On Friday, regulators in the U.K. said that residents will see an 80% increase in their annual household energy bills.

In the United States, the Commerce Department’s personal consumption expenditures (PCE) index is less well known than the Labor Department’s consumer price index (CPI).

But the Fed prefers the PCE index as a gauge of inflationary pressures, partly because the Commerce index attempts to measure how consumers adjust to rising prices by, for example, substituting cheaper store brands for pricier name brands.

There is evidence just in the last several months that that is happening.

CPI has been showing higher inflation than PCE; Last month, for instance, CPI was running at an 8.5% annual pace after hitting a four-decade-high 9.1% in June. One reason: The Labor Department’s index gives more weight to rents, which have soared this year.

The Commerce Department also reported Friday that Americans’ after-tax personal income rose 0.3% from June to July after adjusting for inflation; it has fallen in June.
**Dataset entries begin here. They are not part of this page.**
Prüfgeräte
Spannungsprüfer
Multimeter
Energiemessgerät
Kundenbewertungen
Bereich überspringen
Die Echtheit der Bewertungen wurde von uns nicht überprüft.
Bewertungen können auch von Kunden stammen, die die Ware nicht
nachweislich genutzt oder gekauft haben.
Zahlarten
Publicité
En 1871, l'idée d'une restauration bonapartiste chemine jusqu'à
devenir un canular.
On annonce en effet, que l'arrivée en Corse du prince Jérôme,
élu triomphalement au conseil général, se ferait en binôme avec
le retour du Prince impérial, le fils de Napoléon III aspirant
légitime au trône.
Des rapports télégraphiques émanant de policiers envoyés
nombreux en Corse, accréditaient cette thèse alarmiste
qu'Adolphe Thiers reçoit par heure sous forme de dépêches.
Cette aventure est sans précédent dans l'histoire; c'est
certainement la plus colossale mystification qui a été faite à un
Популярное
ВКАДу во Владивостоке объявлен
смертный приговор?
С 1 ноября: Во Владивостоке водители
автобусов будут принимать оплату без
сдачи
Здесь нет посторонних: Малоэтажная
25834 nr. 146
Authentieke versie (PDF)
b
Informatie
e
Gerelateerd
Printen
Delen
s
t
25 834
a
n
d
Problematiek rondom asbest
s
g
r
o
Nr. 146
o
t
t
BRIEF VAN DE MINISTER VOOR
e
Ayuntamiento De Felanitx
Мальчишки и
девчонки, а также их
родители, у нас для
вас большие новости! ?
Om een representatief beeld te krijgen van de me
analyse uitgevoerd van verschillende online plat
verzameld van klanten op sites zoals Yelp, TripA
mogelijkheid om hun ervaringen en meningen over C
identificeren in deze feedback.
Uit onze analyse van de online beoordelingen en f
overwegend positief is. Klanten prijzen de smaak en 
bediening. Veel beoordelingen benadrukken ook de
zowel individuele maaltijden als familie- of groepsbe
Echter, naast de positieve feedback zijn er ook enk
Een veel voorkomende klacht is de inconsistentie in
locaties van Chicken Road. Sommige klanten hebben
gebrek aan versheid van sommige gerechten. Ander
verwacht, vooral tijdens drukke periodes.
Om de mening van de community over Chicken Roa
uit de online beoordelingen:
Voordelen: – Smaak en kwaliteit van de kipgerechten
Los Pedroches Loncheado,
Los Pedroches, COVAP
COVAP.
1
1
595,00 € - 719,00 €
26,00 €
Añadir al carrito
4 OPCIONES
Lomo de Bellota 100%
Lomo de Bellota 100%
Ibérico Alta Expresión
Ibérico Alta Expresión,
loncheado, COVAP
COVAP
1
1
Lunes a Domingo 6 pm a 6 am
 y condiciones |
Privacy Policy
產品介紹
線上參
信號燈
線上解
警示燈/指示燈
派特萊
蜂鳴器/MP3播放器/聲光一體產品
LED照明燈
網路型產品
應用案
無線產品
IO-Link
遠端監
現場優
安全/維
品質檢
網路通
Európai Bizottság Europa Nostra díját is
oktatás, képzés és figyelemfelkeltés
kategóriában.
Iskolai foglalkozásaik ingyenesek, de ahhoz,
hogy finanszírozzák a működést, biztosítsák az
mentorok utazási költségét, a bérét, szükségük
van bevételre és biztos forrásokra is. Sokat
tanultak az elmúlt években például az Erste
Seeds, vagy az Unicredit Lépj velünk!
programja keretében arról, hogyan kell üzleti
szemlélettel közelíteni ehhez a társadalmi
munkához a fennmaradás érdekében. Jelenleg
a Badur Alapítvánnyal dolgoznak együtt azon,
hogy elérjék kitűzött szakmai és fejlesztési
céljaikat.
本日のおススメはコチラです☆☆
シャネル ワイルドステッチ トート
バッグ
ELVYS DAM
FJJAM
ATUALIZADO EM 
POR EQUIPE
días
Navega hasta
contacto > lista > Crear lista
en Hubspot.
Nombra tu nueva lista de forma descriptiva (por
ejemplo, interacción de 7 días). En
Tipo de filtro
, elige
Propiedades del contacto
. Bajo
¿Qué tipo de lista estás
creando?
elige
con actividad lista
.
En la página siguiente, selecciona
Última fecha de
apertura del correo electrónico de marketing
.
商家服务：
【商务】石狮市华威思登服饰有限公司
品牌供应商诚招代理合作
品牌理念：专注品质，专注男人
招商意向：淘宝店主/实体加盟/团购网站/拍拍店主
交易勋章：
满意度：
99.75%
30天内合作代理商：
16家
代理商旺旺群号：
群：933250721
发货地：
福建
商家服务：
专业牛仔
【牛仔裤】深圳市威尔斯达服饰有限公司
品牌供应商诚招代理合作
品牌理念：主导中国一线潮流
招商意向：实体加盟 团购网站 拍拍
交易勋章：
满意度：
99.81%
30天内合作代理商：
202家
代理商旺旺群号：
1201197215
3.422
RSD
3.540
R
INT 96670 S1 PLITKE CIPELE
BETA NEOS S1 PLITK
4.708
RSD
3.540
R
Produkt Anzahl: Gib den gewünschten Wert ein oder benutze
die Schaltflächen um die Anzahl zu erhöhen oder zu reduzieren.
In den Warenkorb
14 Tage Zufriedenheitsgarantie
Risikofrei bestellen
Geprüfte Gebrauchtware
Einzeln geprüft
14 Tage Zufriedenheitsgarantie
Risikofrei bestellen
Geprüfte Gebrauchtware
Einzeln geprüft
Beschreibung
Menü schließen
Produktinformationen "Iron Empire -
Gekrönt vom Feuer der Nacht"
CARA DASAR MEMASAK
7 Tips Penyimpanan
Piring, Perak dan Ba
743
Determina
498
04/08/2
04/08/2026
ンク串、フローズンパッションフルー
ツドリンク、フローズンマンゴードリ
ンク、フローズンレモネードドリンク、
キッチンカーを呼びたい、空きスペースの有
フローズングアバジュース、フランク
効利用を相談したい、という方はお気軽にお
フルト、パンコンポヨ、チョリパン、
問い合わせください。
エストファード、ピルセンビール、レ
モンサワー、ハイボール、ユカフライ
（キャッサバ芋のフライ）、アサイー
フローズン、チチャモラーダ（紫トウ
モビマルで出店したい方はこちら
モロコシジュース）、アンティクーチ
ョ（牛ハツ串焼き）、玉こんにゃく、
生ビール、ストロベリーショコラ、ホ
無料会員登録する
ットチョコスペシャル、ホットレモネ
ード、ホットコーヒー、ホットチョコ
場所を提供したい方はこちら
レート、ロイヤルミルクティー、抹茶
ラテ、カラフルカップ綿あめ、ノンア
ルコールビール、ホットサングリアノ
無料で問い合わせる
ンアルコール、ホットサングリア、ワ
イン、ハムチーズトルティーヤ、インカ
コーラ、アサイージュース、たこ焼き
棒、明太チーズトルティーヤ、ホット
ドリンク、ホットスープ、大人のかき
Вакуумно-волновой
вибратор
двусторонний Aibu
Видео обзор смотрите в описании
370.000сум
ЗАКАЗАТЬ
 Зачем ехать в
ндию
Consumer spending rose 0.2% last month after accounting for higher prices.

The Fed was slow to respond to rising inflation, thinking it the temporary result of supply chain bottlenecks. But as prices continued to climb, the U.S. central bank moved aggressively, hiking its benchmark interest rate four times since March.

Fed Chair Jerome Powell was scheduled to give a speech Friday at an economic conference in Jackson Hole, Wyoming, where he was expected to shed light on the Fed’s plans for future interest rate hikes.

“Admittedly, with headline PCE inflation still at 6.3% and core PCE inflation at 4.6%, we don’t expect the Fed suddenly to announce a pivot at Jackson Hole,” Paul Ashworth, chief North America economist at Capital Economics, said in a research note. “But even better news on inflation over the coming months is likely to convince the Fed to change course next year, despite any hawkish rhetoric coming from officials now.”

Price pressures may be easing as the U.S. economy slows. Gross domestic product — broadest measure of economic output — shrank in the first half of 2020 as borrowing costs increased. The housing market has been hit especially hard. And supply chain backlogs have started to unsnarl.